Leo Meissner enrolled at age fifteen in the Detroit Fine Art Academy where he studied with John P. Wicker. The exigencies of study without a scholarship or much financial support from his Bohemian immigrant parents, led young Leo to have to balance schooling in art with working odd jobs. On the troop ship to France, Meissner fell in love with the turbulent swells of the Atlantic and decided that it would be a fine subject for painting. He pursued the sea as a major theme in his painting and printmaking for the rest of his life.
After the war, Meissner continued to study at the Detroit Fine Art Academy where he won a scholarship to the Art Students League in New York. There he was able to study painting with Robert Henri and George Luks. With his new-found skills he got a job as assistant art director on the magazine Charm. By 1923 he was established enough at his job and had saved enough money to take a vacation. He had heard that the coast of Maine would provide good subject matter for a young artist who wanted to sharpen his skills in drawing and painting rocks, surf, and sea. After the night boat to Boston he headed to Boothbay Harbor, Maine and shortly thereafter took a fishing boat to Monhegan Island. He returned to New York with sketches and drawings that were to be the basis for a year's work of painting and the determination to save enough money to return to Monhegan the following year. Meissner returned to Monhegan virtually every year for more than a half century.

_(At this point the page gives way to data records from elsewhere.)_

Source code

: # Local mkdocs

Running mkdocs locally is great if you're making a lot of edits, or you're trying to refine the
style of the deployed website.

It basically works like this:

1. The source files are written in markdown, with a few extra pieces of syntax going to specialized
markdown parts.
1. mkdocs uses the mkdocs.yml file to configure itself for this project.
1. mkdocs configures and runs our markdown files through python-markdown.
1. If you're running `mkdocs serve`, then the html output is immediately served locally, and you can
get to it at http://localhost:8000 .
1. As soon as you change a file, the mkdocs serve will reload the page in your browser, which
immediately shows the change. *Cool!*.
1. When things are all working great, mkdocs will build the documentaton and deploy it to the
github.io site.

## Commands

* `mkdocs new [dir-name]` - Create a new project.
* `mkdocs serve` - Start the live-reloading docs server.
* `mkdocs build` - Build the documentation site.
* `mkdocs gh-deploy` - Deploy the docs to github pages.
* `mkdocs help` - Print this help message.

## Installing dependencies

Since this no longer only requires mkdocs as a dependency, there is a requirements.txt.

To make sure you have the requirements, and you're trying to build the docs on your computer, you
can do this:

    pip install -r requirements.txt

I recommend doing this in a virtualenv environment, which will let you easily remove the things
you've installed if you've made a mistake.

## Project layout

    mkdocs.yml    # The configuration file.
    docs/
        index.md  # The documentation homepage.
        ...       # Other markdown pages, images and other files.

Although he supported himself in New York first at Charm magazine and later Motor Boating magazine and maintained a residence in Yonkers, he was most closely identified with Monhegan Island. He retired from magazine work in 1950 to devote his entire artistic effort to his own work--principally wood engraving in the 1950s and 60s.
Although Meissner was a fine painter,
it is his mastery of woodcut, linoleum block and wood engraving
that makes him the notable artist he is today. The relief block
prints that Meissner produced to great acclaim were exhibited
in virtually every American printmaking exhibition venue. In
his career, which spans over 50 years, Meissner produced more
than 150 relief prints.
Although Monhegan was the center of his artistic life and printmaking subjects for most of a half-century, Meissner also made brilliant Manhattan subjects in the 1920s and 30s including the Plaza Hotel, Future New York, studies of Greenwich Village and scenes of life in a bygone lower Manhattan. In the early 1950s he spent time in North Carolina's Great Smoky Mountains where he chose mountain cabins, rural farms and rushing mountain streams as subjects. He then spent a season in Arizona in and around the Oracle Mountains where he contrasted his previous work in the lush mountains of North Carolina with the craggy, arid beauty of the desert landscape and flora.
Meissner instituted the Loe J. Meissner prize in printmaking at the National Academy of Design for excellence in printmaking. Meissner was first an associate and then a full academician member of the National Academy of Design, as well as the Audubon Artists, Society of American Graphic Artists, the Print Club of Albany, Boston Print Makers, Michigan Academy of Science, Arts and Letters, the Prairie Print Makers, Old Bergen Art Guild, Salmagundi Club, Philadelphia Print Club, Boston Society of Independent Artists, Audubon Artists, and many others.